HTML reports may add diagrams and styling, but they consume the same canonical report model.

Durable Run History

Use FileReportStore when reports must survive process boundaries:

from pathlib import Path

from etlantic.reports.file_store import FileReportStore

store = FileReportStore(Path("reports"))
# After Pipeline.run(...):
# store.put(run_report)
# later:
# store.get(run_report.run_id)

The in-process store remains available:

runtime.reports.get(run_id)
runtime.reports.list(pipeline_id="customer_pipeline")

Durable history enables:

  • execution trends
  • quality trends
  • performance regression detection
  • anomaly detection
  • audit evidence
  • comparison between profiles and backends

Persistence is provider-owned. PipelineRunReport remains provider-neutral.

Partial and External Runs

Reports must represent incomplete knowledge:

  • submitted but still running
  • cancelled
  • timed out
  • abandoned after losing backend contact
  • partially successful
  • external backend reports unavailable

A report may be updated through immutable snapshots:

snapshot = handle.report()
final_report = await handle.wait()

The final state must not be inferred solely from missing errors.

Security

Reports must exclude:

  • secret values
  • credential-bearing connection strings
  • raw environment snapshots
  • raw invalid records
  • unbounded backend logs

Plan configuration and backend metadata must be redacted before inclusion.

Compatibility

The serialized report schema should be versioned independently:

report.schema_version

Additive fields may be introduced compatibly. Removing fields or changing their meaning requires a major report-schema version.

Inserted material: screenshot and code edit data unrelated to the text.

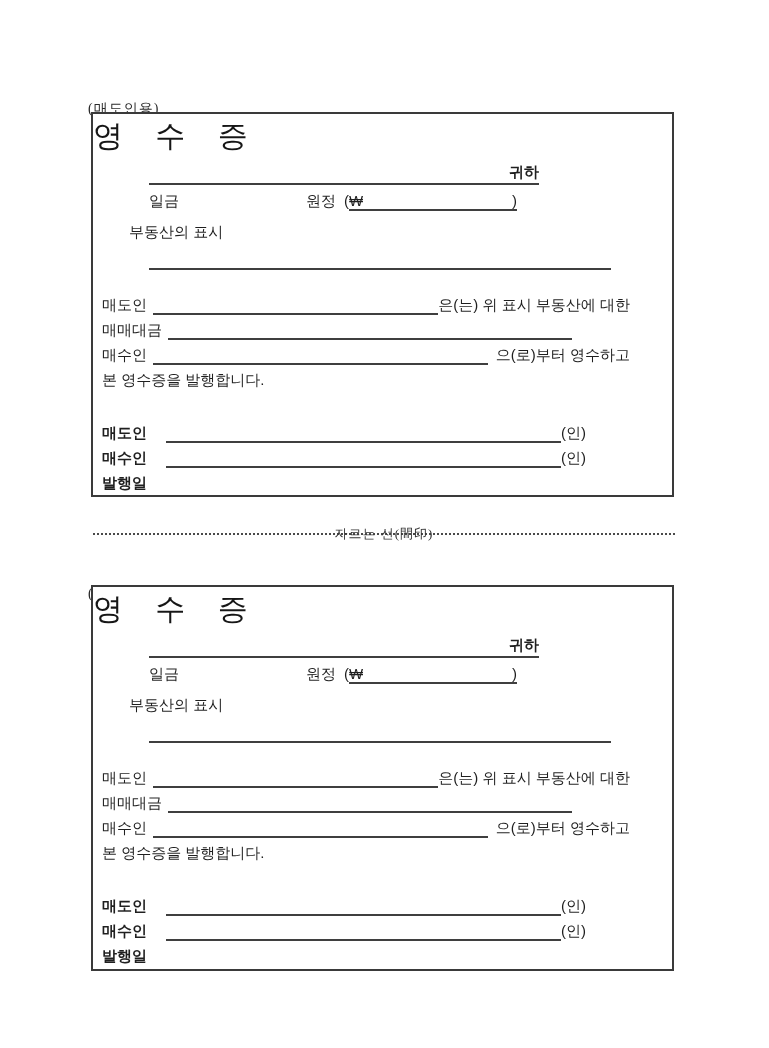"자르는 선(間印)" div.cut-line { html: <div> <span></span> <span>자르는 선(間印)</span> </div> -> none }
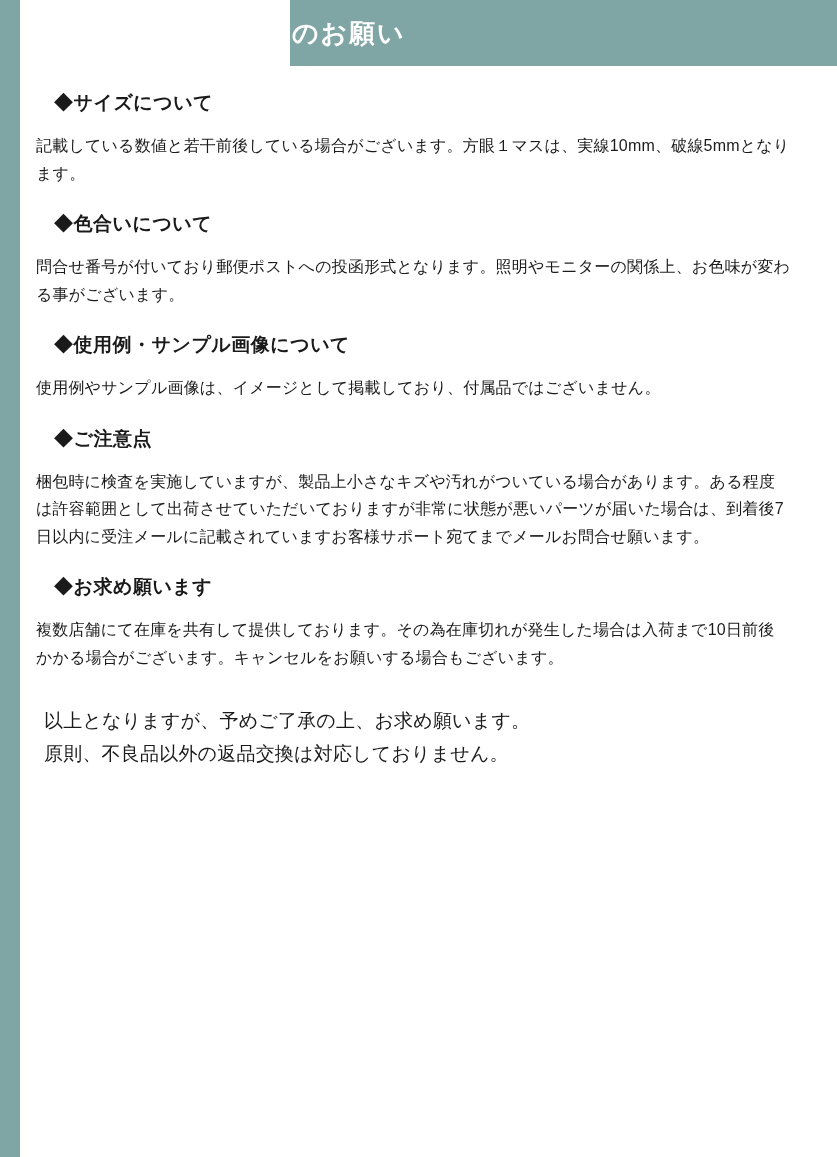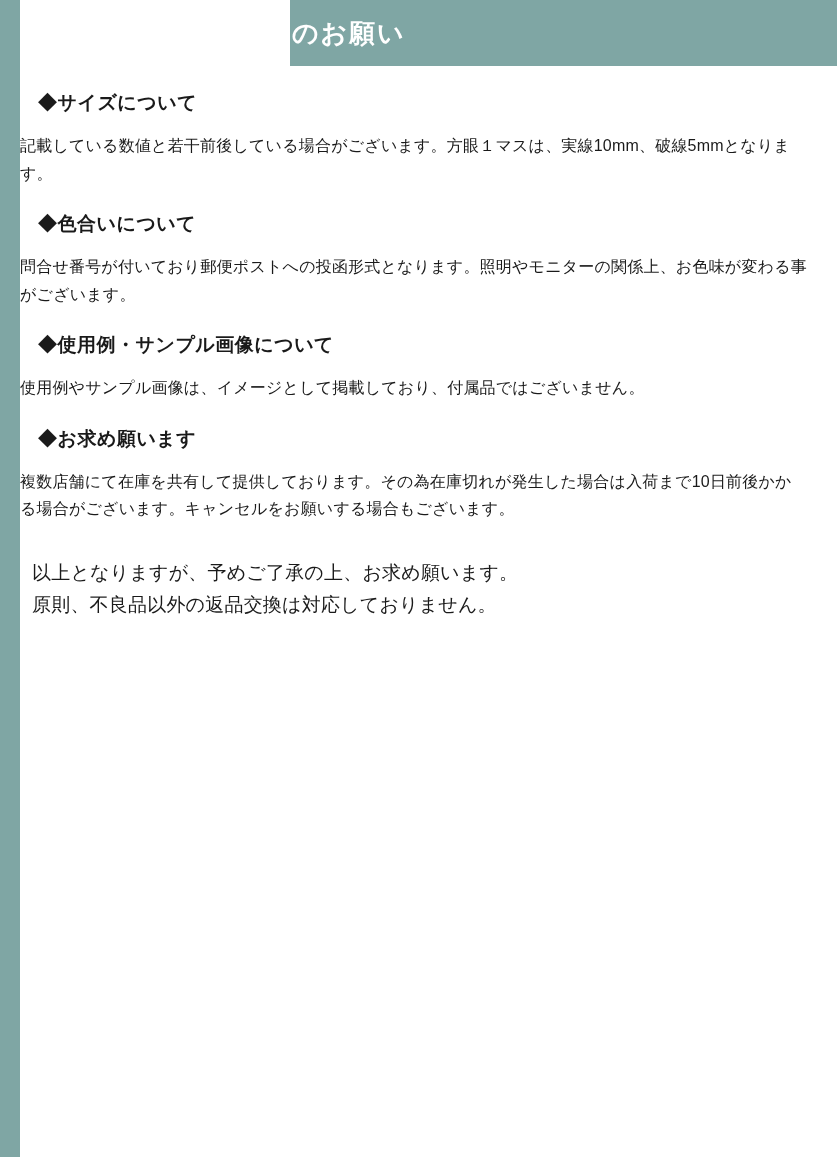"◆サイズについて" .section { margin: 0 -> 16px }
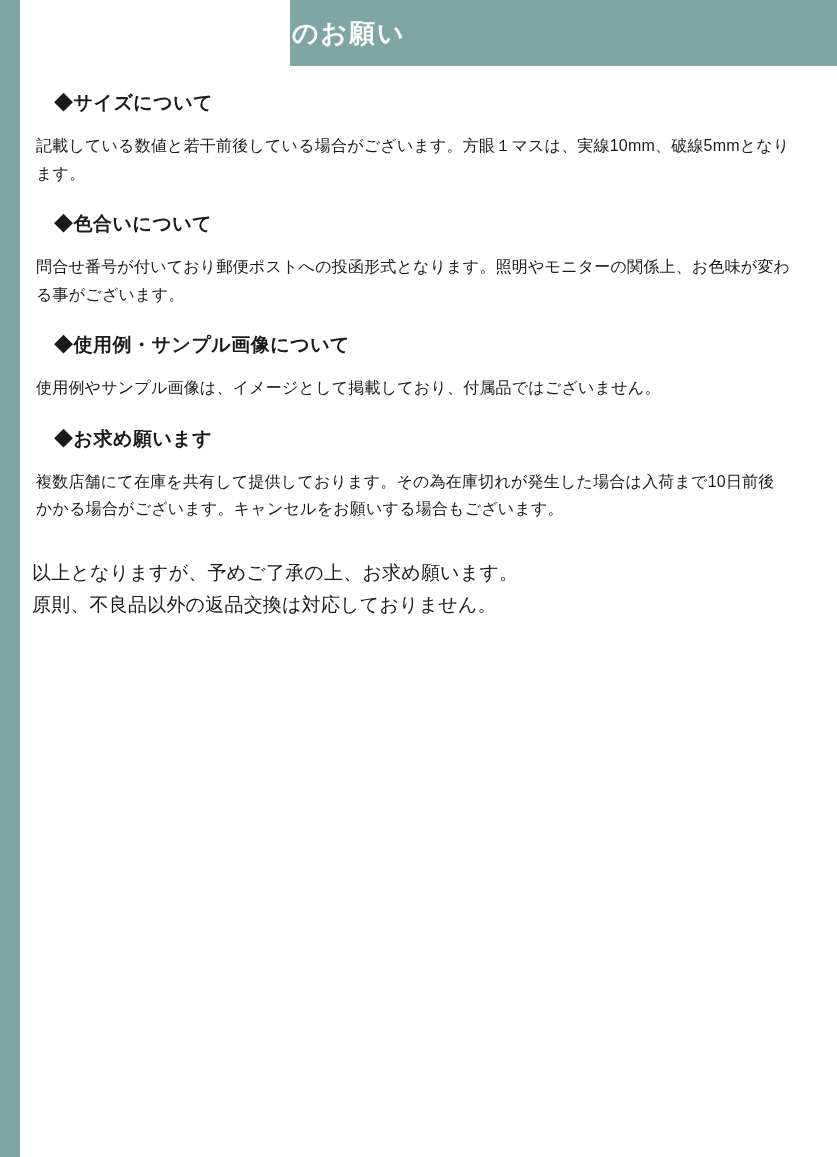"◆ご注意点" div.section { html: none -> <div> <div>◆ご注意点</div> <div>梱包時に検査を実施していますが、製品上小さなキズや汚れがついている場合があります。ある程度は許容範囲として出荷させていただいておりますが非常に状態が悪いパーツが届いた場合は、到着後7日以内に受注メールに記載されていますお客様サポート宛てまでメールお問合せ願います。</div> </div> }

Relationship to SparkForge

ETLantic preserves SparkForge's useful reporting concepts:

  • run ID and mode
  • timestamps and duration
  • total, successful, failed, and skipped steps
  • step-level timing and status
  • rows processed and written
  • validation rates
  • write and table metadata
  • warnings and recommendations
  • durable execution history

It generalizes them by:

  • removing bronze, silver, and gold report sections
  • supporting named outputs and direct step-result references
  • separating logical steps from fused physical units
  • allowing unknown metrics
  • including artifacts, state transitions, retries, and backend links
  • remaining consistent across SQL, PySpark, Polars, Pandas, and orchestrators

Key Principle

Every run returns one structured, backend-independent report. Renderers, observability providers, and external runtimes enrich that report without changing its portable meaning.

Portable Transformation Evidence (0.12+)

When a portable definition is selected, each logical step report records the implementation kind, portable protocol and definition fingerprint, compiler package/engine/version, capability decision summary, and any explicit native fallback reason. Materialization and ownership decisions introduced by lowering remain visible.

Reports never include source rows, sensitive runtime parameter values, compiled closures, or backend-native expression objects.